Girka (Arabic and Ajami غرك) is a village in Kaita Local Government Katsina State, Nigeria.

The word 'Girka' in Hausa may literally mean 'to base (something on).' It may also mean 'the spiritual activities of Bori.' The latter meaning has nothing to do with Girka village etymologically nor historically.

Girka

'Sauri' is the title of Maigari (the Village Head). This title is derived from a Hausa word 'hasten' (to move or travel hurriedly). There was Sauri Isa who ruled between 1945 and 1984 and now his son has been leading the traditional affairs of the village for nearly four decades.

Centuries after its establishment, there are still several historical sites in Girka such as a magic tree, which people around it believe it has some jinns that can frighten anyone who dares go near it at noon. There are also the remnants of 'Girka Pond' that used to be a large pond where the Sarkin Sulluɓawa (the mayor of  Kaita), would annually go for regal fishing. There are some smaller hamlets under Girka such as Maƙaurachi, Tarkama, Jankerma, Allemi and many more scattered hamlets. Kaita local authority has built many primary schools in Girka village and its hamlets. Some international organisations such as UNICEF and USAID have assisted in either building new schools or renovating the old ones.

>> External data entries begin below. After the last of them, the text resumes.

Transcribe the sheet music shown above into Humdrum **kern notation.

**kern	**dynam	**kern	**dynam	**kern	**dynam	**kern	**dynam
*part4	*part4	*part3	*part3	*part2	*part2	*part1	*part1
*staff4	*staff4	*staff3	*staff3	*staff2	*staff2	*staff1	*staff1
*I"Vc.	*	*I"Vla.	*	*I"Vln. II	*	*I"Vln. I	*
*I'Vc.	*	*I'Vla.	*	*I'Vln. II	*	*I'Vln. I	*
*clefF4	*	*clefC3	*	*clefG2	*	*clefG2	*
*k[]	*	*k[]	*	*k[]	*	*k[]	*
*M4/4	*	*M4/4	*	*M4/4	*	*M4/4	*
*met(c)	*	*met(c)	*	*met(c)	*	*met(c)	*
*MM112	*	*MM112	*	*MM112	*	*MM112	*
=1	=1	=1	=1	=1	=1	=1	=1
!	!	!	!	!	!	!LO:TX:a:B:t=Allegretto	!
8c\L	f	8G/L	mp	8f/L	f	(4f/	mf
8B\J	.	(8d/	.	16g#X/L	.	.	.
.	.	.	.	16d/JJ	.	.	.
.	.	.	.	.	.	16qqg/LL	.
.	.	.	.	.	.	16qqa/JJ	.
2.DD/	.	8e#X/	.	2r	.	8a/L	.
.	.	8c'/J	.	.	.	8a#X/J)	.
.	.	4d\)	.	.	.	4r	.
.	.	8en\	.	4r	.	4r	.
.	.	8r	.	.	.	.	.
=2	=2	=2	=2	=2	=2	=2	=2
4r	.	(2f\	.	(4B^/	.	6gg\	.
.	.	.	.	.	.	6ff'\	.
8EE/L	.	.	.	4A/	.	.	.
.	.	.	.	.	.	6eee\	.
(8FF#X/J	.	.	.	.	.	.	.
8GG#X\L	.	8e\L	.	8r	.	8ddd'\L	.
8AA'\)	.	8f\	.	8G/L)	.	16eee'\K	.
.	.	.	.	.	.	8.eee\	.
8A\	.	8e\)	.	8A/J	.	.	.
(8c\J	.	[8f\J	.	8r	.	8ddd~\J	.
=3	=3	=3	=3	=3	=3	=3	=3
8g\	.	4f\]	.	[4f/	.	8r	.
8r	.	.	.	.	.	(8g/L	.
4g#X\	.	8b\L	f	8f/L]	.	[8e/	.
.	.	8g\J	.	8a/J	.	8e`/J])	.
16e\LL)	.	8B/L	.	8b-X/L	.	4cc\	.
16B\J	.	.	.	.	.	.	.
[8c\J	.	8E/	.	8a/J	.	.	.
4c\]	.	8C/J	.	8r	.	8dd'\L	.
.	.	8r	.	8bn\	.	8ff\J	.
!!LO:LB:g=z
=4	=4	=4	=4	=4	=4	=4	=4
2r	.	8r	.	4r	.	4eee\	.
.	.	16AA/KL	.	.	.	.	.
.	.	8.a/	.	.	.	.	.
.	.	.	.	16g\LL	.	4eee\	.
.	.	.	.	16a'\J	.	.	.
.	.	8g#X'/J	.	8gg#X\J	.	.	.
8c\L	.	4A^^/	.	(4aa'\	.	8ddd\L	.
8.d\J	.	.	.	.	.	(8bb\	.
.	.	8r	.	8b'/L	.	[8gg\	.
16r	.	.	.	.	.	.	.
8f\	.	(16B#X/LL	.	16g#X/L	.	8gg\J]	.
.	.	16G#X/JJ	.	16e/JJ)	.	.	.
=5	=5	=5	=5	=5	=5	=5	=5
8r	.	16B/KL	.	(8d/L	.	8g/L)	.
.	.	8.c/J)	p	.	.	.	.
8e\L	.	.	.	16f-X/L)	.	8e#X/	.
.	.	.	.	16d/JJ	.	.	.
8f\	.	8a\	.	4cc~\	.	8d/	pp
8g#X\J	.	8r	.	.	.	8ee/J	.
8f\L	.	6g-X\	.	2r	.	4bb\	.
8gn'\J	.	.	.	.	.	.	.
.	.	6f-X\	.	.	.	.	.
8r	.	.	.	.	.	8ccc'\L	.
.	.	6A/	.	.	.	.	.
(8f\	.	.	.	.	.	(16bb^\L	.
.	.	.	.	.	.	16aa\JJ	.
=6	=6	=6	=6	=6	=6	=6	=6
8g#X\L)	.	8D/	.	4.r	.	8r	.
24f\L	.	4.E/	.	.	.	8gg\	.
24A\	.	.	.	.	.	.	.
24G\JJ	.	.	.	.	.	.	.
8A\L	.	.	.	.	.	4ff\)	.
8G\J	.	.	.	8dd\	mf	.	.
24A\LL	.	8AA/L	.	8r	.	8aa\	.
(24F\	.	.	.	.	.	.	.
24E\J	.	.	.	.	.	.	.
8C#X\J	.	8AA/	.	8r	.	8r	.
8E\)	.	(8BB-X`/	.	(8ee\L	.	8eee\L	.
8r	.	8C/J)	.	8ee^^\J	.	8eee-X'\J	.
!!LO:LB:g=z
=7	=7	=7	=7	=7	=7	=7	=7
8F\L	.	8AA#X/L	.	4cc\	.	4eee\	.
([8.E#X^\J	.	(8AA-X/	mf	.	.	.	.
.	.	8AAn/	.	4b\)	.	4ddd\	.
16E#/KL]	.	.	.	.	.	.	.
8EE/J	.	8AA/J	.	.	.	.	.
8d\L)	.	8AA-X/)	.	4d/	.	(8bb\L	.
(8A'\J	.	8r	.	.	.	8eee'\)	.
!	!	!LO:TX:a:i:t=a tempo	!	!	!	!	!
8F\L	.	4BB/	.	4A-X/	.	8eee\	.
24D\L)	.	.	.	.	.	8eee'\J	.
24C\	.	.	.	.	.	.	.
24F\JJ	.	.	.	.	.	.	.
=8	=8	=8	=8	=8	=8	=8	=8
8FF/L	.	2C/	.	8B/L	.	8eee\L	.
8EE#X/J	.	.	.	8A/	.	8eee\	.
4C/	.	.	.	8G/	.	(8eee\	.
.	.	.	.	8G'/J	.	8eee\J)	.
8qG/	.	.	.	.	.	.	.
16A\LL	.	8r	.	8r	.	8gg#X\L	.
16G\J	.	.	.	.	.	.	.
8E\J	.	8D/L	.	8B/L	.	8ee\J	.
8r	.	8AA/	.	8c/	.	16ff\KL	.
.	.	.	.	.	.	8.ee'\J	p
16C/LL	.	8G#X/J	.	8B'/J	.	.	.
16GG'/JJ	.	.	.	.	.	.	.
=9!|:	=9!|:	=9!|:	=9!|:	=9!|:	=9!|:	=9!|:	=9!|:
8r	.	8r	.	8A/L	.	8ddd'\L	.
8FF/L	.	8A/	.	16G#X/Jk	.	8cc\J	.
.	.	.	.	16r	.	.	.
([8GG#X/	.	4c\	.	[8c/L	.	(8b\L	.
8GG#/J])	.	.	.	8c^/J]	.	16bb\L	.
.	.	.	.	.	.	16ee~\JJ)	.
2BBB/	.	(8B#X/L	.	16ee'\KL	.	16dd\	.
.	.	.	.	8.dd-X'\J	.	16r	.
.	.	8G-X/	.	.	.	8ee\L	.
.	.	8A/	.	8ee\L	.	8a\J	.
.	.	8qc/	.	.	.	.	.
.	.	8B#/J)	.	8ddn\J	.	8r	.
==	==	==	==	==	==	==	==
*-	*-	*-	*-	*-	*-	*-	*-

In 2009, Kaita local government has built a junior secondary school in Girka village. This allows hundreds of children to avoid travelling three or more miles everyday to attend secondary school classes in either Kaita or Dankaba village.

Girka people are mostly farmers but they also engage themselves in other small scale businesses.

There are still a few Kaita Local Government councillors from Girka village.